Since the president apparently has plenary power to define an emergency, and to do so without offering anything resembling a rational explanation, this act of Congress now appears to be less of a delegation and more of a surrender — a total abandonment of constitutional principle and the classical separation of powers. I pause to observe that the cheeks every Canadian should redden with slight shame at the spectacle of frivolous recourse to the law of emergencies causing obvious and sickening injury to the rule of law in the U.S. (Oh, no, that could never happen here!)

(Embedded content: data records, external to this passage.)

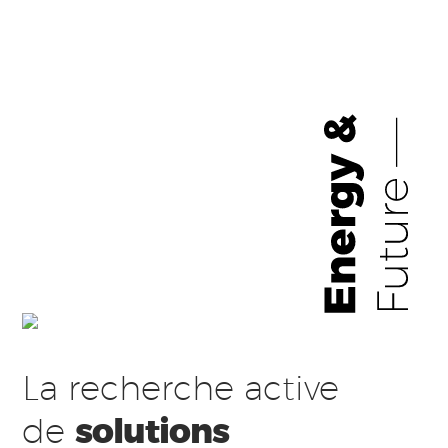
La recherche active
de
solutions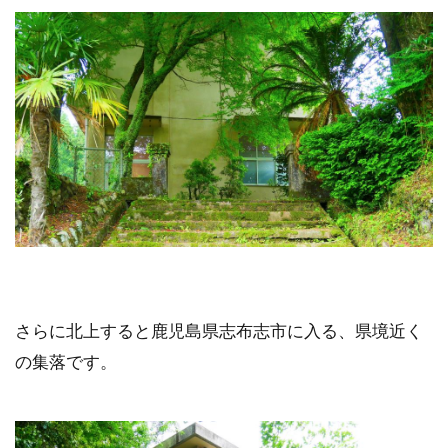
さらに北上すると鹿児島県志布志市に入る、県境近く
の集落です。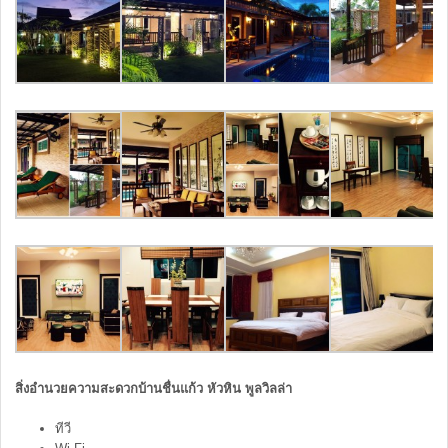
สิ่งอำนวยความสะดวกบ้านชื่นแก้ว หัวหิน พูลวิลล่า
ทีวี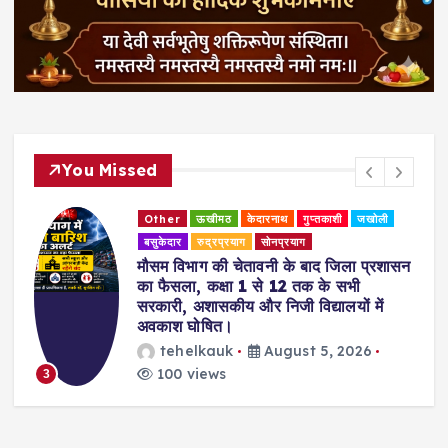
You Missed
Other
ऊखीमठ
केदारनाथ
गुप्तकाशी
जखोली
बसुकेदार
रुद्रप्रयाग
सोनप्रयाग
मौसम विभाग की चेतावनी के बाद जिला प्रशासन
का फैसला, कक्षा 1 से 12 तक के सभी
सरकारी, अशासकीय और निजी विद्यालयों में
अवकाश घोषित।
tehelkauk
August 5, 2026
100 views
3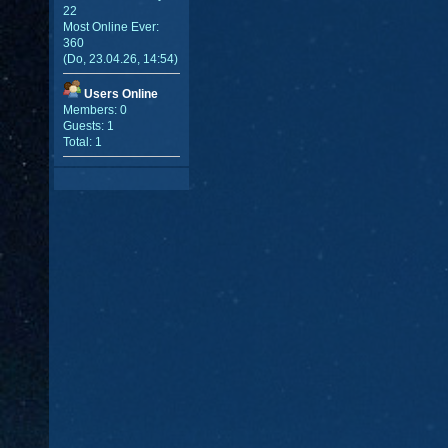
22
Most Online Ever:
360
(Do, 23.04.26, 14:54)
Users Online
Members: 0
Guests: 1
Total: 1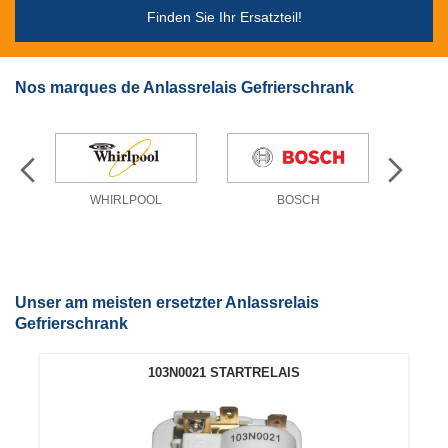
Finden Sie Ihr Ersatzteil!
Nos marques de Anlassrelais Gefrierschrank
WHIRLPOOL
BOSCH
L
Unser am meisten ersetzter Anlassrelais
Gefrierschrank
103N0021 STARTRELAIS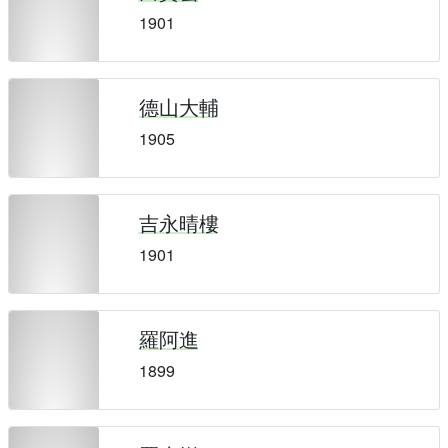
1901
德山大輔
1905
吉永晴樓
1901
羅阿進
1899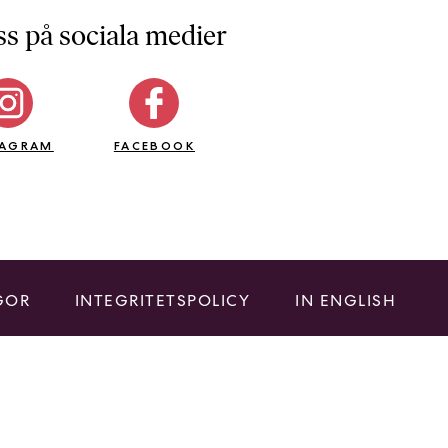
ss på sociala medier
TAGRAM
FACEBOOK
GOR
INTEGRITETSPOLICY
IN ENGLISH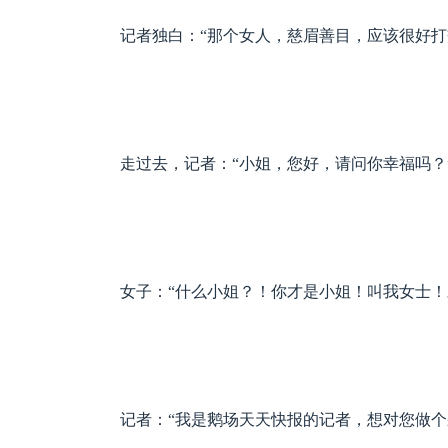
记者独白：“那个女人，慈眉善目，应该很好打
走过去，记者：“小姐，您好，请问你幸福吗？
女子：“什么小姐？！你才是小姐！叫我女士！对
记者：“我是鹅场天天快报的记者，想对您做个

I also observe the irony that the most potent practical bulwark against Trump’s contemptuous abuse of the Constitution may be found amongst the “right-wing” U.S. Supreme Court justices who are rightly finicky about the American constitutional text — some of whom Trump appointed to the court. The “left-wing” members of that court have done nothing but grease the wheels of American executive power since the time of Roosevelt. Most Canadians, I am sure, would identify with the left-wingers in a political poll taken tomorrow. But it’s the right-wingers who might stand in the way of “limitless executive discretion” over trade rules that, by their nature, ought not to be written on the wind.
The cause of the rule of law in the U.S. has become our problem very suddenly — as it has become a problem for Americans who depend on Canadian agricultural fertilizer and auto parts and natural gas. The libertarians and the legal originalists in the U.S. may not be capable of saving us, but we ought to very much regret not having seen them as true friends sooner.